◆ **Extract**:
=== Section Start ===
LSM Tree Implementation Plan for orbit-rs
Executive Summary
Implementing a Log Structured Merge Tree (LSM Tree) for orbit-rs will provide:
- 10x faster writes for actor state updates and lease renewals
- Guaranteed durability through Write-Ahead Logging (WAL)
- Efficient space utilization through compaction
- Point-in-time recovery for catastrophic failures
- Multi-model data optimization for diverse orbit-rs workloads
Architecture Overview
Core Components
pub struct OrbitLSMTree {
// In-memory components
memtable: Arc<RwLock<MemTable>>,
immutable_memtables: Arc<RwLock<Vec<MemTable>>>,
// Persistent components
wal: WriteAheadLog,
sstable_manager: SSTableManager,
compaction_scheduler: CompactionScheduler,
// Configuration
config: LSMConfig,
metrics: Arc<LSMMetrics>,
}
pub struct LSMConfig {
// Memory management
pub memtable_size_mb: usize, // Default: 64MB
pub max_memtables: usize, // Default: 4
pub write_buffer_size: usize, // Default: 16MB
// Compaction strategy
pub compaction_strategy: CompactionStrategy,
pub max_levels: usize, // Default: 7
pub level_size_multiplier: usize, // Default: 10
// Durability settings
pub wal_sync_mode: WALSyncMode, // Default: PerWrite
pub snapshot_interval_secs: u64, // Default: 300 (5 minutes)
=== Section End ===
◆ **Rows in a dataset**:
=== Section Start ===
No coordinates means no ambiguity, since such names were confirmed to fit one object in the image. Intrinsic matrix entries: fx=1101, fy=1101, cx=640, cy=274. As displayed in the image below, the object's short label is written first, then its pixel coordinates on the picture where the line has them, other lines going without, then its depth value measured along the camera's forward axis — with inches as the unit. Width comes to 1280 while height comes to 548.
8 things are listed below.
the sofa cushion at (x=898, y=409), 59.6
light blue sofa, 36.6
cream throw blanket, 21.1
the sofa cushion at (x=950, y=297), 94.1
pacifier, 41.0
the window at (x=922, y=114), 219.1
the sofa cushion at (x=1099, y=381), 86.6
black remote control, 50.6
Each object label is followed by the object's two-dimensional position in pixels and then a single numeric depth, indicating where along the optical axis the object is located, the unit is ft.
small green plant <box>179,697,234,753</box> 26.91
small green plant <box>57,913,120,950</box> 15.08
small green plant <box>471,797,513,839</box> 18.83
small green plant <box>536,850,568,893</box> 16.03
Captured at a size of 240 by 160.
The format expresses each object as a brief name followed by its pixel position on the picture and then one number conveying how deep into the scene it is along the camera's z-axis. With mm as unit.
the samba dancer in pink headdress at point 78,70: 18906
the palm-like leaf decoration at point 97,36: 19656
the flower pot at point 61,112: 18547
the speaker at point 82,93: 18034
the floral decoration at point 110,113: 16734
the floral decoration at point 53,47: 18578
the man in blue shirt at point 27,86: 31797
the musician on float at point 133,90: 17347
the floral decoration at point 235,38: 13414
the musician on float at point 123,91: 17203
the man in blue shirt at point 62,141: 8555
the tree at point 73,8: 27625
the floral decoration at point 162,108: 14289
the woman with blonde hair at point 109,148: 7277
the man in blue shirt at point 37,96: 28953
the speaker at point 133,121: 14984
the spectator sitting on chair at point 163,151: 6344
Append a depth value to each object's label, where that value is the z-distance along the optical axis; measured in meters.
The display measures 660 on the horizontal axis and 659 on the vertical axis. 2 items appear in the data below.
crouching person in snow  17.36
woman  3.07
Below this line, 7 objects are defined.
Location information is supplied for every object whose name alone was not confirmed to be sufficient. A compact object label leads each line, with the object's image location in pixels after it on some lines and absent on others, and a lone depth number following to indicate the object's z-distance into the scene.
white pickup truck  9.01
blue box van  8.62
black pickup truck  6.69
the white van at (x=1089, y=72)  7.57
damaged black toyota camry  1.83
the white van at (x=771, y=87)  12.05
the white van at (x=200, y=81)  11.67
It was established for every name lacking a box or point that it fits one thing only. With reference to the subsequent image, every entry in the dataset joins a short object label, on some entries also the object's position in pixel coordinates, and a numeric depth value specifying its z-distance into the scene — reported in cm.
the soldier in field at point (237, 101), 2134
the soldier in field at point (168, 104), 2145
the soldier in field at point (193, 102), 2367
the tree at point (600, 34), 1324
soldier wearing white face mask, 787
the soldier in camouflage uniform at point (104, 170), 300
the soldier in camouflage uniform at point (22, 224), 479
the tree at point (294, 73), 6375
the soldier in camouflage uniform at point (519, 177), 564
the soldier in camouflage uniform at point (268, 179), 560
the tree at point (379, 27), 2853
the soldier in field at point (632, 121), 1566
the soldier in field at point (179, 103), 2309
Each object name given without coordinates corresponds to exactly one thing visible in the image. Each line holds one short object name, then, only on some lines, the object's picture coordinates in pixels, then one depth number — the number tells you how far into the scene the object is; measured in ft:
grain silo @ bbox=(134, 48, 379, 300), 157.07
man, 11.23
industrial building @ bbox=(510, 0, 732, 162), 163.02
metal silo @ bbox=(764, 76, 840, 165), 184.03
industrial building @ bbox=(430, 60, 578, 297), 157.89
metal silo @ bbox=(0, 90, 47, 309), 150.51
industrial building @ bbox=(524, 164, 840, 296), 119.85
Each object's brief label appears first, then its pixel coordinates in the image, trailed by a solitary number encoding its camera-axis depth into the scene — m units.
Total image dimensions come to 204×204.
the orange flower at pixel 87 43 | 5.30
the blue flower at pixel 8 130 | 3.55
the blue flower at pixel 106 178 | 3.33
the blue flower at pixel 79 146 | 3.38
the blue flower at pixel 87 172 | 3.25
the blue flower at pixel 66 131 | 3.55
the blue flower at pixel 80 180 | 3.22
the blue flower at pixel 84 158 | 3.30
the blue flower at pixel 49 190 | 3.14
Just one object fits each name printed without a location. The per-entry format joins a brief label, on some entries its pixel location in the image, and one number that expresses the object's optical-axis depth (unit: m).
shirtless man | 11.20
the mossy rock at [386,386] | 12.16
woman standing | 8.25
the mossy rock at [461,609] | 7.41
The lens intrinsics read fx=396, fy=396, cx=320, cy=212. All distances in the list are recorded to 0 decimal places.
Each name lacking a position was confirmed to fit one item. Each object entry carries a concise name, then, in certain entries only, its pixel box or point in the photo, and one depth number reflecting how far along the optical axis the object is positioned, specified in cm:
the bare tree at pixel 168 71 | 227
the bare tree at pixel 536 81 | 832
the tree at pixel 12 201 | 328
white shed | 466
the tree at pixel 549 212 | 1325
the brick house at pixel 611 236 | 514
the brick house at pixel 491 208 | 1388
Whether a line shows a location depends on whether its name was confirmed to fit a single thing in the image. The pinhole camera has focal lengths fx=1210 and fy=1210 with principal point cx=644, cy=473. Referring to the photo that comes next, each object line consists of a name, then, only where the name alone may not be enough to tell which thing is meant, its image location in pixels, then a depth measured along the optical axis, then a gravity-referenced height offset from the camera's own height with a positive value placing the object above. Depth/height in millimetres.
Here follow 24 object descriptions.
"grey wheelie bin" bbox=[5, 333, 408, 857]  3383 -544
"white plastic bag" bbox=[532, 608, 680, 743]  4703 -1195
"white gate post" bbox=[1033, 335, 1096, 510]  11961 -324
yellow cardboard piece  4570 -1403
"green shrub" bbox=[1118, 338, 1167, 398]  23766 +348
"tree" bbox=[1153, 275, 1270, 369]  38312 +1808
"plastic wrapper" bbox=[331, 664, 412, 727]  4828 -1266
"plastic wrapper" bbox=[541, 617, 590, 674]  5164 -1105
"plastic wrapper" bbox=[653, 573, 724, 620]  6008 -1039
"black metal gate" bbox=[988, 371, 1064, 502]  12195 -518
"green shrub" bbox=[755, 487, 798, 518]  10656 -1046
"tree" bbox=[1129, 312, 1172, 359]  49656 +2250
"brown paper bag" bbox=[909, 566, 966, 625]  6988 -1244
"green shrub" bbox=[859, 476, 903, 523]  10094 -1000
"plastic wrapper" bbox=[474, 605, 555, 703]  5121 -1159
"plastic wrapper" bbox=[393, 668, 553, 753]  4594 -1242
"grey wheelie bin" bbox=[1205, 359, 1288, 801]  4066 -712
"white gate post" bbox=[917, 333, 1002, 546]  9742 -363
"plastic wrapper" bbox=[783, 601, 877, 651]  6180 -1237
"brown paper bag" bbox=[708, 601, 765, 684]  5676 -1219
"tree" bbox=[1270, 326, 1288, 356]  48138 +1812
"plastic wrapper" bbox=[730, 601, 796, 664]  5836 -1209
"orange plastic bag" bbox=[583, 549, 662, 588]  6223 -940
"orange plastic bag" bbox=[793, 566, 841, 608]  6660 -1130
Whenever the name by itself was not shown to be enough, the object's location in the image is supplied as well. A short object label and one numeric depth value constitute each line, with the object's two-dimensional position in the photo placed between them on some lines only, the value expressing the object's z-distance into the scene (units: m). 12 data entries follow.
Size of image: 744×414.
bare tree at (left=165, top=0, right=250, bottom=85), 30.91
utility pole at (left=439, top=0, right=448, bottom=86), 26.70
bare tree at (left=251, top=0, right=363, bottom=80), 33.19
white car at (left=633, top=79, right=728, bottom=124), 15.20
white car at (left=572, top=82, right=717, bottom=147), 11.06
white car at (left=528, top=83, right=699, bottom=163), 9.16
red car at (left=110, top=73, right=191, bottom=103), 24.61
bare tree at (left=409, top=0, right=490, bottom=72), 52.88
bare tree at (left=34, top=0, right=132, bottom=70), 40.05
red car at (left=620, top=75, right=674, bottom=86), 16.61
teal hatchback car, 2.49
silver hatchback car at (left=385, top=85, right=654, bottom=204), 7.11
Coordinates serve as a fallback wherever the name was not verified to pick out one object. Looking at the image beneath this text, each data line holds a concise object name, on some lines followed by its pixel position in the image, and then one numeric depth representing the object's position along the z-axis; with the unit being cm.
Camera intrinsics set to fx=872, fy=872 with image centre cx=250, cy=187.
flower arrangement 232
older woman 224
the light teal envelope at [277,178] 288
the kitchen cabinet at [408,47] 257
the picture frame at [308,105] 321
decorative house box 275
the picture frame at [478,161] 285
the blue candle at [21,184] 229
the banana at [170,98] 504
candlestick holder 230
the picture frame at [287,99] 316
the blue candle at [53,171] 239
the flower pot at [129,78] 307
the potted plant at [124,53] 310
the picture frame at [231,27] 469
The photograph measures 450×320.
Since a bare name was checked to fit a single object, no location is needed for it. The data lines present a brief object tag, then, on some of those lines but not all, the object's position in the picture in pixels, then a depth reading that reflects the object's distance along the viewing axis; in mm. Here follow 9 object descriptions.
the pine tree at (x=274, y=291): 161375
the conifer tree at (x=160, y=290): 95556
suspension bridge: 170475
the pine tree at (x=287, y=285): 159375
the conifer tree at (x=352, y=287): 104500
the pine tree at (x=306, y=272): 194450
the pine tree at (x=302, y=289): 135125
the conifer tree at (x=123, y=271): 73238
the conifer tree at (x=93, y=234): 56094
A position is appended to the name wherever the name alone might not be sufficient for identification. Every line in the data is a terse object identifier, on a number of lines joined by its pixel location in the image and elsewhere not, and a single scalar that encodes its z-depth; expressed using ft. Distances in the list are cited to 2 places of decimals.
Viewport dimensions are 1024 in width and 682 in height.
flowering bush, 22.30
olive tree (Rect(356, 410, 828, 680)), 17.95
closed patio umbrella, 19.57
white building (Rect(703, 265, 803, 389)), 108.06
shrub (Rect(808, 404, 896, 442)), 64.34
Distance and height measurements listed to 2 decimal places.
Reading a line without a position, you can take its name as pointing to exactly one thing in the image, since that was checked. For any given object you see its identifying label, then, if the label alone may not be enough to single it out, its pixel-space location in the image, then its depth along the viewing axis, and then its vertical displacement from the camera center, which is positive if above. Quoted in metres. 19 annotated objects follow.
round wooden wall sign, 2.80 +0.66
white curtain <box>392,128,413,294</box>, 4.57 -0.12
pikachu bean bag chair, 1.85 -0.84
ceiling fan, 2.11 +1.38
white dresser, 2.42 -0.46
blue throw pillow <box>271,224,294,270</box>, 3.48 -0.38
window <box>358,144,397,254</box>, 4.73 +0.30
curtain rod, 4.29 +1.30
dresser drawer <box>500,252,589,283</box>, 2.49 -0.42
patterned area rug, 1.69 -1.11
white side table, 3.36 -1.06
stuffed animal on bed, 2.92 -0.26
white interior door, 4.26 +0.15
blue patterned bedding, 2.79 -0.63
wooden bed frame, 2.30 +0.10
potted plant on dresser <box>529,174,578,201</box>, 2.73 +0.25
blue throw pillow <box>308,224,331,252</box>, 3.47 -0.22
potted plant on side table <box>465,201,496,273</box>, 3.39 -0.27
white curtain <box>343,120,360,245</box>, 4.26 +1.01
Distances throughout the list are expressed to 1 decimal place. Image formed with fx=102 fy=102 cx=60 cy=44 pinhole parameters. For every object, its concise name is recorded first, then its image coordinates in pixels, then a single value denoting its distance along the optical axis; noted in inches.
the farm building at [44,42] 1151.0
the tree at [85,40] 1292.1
=== Section End ===
◆ **Study questions**:
1 > Rewrite everything from "LSM Tree Implementation" down to "Write-Ahead Logging (WAL)" in the LSM tree plan, replacing "lease renewals" with "heartbeat messages".
2 > In the LSM tree plan, what is the default snapshot interval?

◆ **Solution list**:
1 >
LSM Tree Implementation Plan for orbit-rs
Executive Summary
Implementing a Log Structured Merge Tree (LSM Tree) for orbit-rs will provide:
- 10x faster writes for actor state updates and heartbeat messages
- Guaranteed durability through Write-Ahead Logging (WAL)

2 > 300 seconds (5 minutes)